▶ **PROBLEM DESCRIPTION**: Check every line below for the word "Example" and copy the ones that have it.

▶ **EXCERPTED RECORDS**:
::::::::::

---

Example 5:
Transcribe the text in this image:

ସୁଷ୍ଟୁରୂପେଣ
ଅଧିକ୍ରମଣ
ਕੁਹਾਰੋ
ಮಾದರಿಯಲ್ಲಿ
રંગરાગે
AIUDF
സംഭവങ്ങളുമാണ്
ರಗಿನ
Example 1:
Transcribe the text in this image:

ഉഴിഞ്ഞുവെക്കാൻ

::::::::::

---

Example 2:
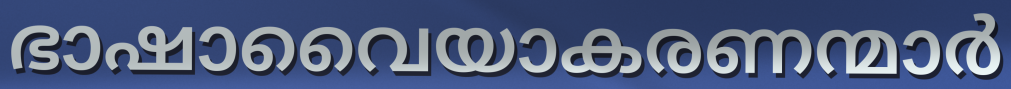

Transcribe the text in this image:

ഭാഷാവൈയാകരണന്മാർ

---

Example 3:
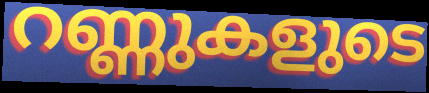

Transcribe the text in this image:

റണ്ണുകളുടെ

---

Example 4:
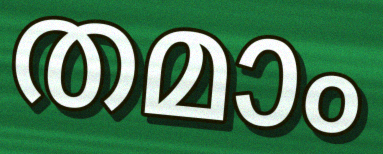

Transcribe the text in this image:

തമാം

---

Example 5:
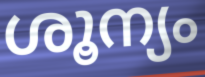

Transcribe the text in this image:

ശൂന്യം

::::::::::

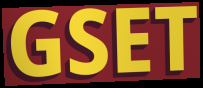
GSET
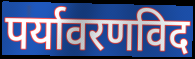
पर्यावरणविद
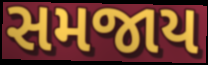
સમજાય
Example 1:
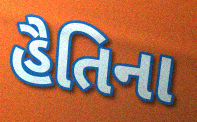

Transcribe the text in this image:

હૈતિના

::::::::::

▶ **RESULT**:
Example 5:
Example 1:
Example 2:
Example 3:
Example 4:
Example 5:
Example 1:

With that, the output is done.